Work order: Give the lines below as a JSON list of strings, with one string for each line and no blank lines. Leave the pictures out of the answer.

Records for processing:
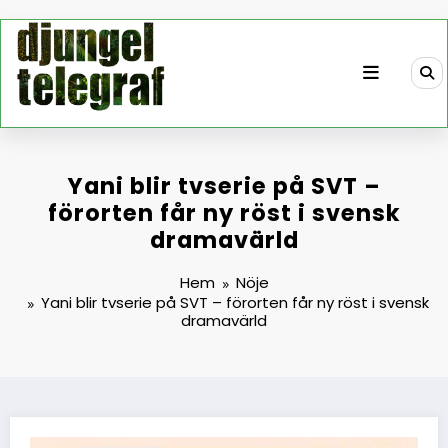
Hoppa
till
innehåll
Yani blir tvserie på SVT –
förorten får ny röst i svensk
dramavärld
Hem
Nöje
Yani blir tvserie på SVT – förorten får ny röst i svensk
dramavärld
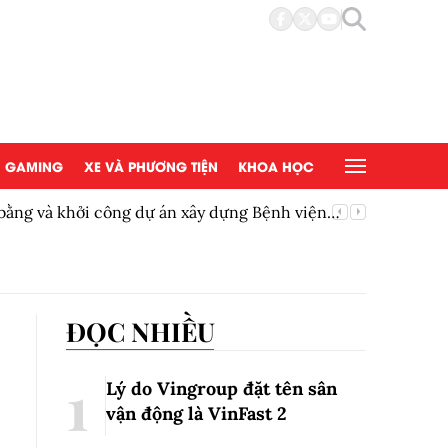
GAMING
XE VÀ PHƯƠNG TIỆN
KHOA HỌC
bằng và khởi công dự án xây dựng Bệnh viện
Đánh giá
sử dụng
ĐỌC NHIỀU
Lý do Vingroup đặt tên sân
vận động là VinFast
2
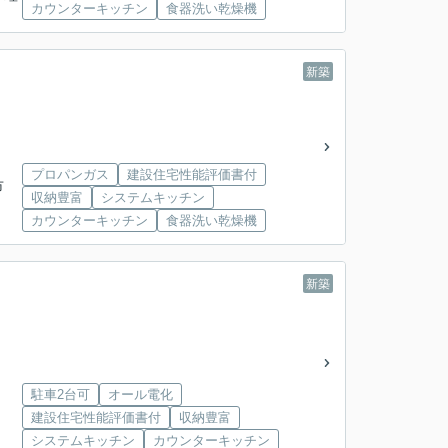
カウンターキッチン
食器洗い乾燥機
新築
プロパンガス
建設住宅性能評価書付
市
収納豊富
システムキッチン
カウンターキッチン
食器洗い乾燥機
新築
駐車2台可
オール電化
建設住宅性能評価書付
収納豊富
システムキッチン
カウンターキッチン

Task response:
[
  "Hoppa",
  "till",
  "innehåll",
  "Yani blir tvserie på SVT –",
  "förorten får ny röst i svensk",
  "dramavärld",
  "Hem",
  "Nöje",
  "Yani blir tvserie på SVT – förorten får ny röst i svensk",
  "dramavärld",
  "GAMING",
  "XE VÀ PHƯƠNG TIỆN",
  "KHOA HỌC",
  "bằng và khởi công dự án xây dựng Bệnh viện",
  "Đánh giá",
  "sử dụng",
  "ĐỌC NHIỀU",
  "Lý do Vingroup đặt tên sân",
  "vận động là VinFast",
  "2",
  "カウンターキッチン",
  "食器洗い乾燥機",
  "新築",
  "プロパンガス",
  "建設住宅性能評価書付",
  "市",
  "収納豊富",
  "システムキッチン",
  "カウンターキッチン",
  "食器洗い乾燥機",
  "新築",
  "駐車2台可",
  "オール電化",
  "建設住宅性能評価書付",
  "収納豊富",
  "システムキッチン",
  "カウンターキッチン"
]